Data provided>
___

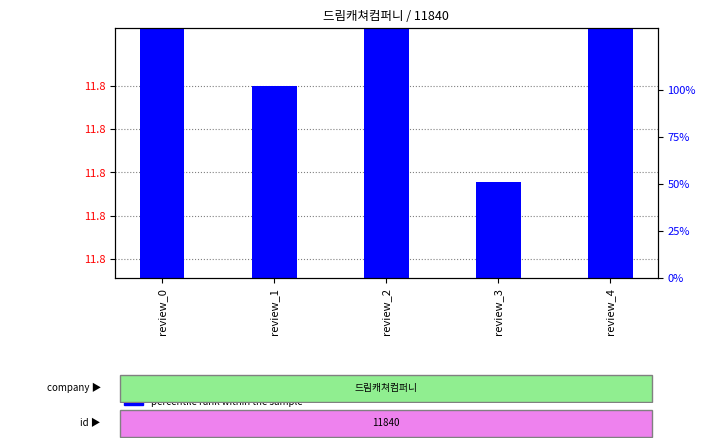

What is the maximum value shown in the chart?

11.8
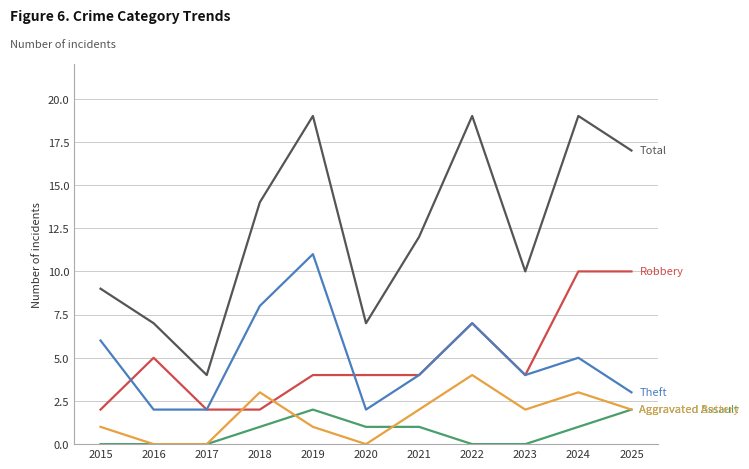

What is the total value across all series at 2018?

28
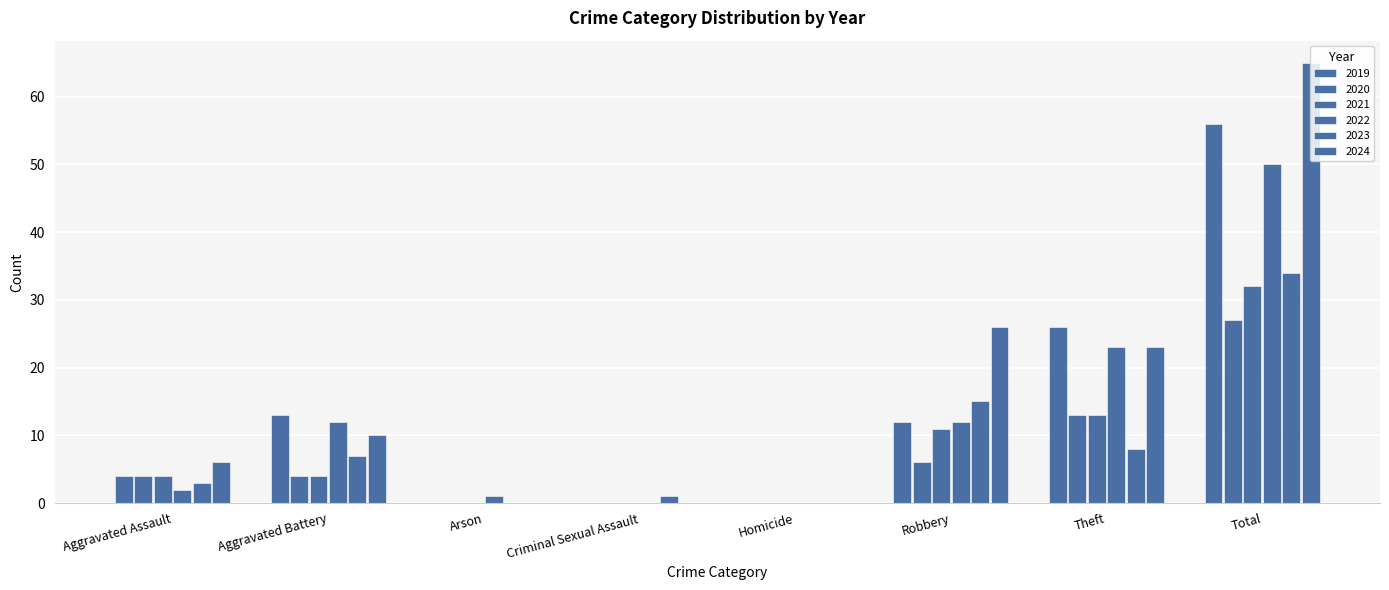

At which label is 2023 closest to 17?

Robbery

___

Your assignment> Copy out all the material above word for word, leaving out the pictures.

Your response>
What is the maximum value shown in the chart?

11.8

What is the total value across all series at 2018?

28

At which label is 2023 closest to 17?

Robbery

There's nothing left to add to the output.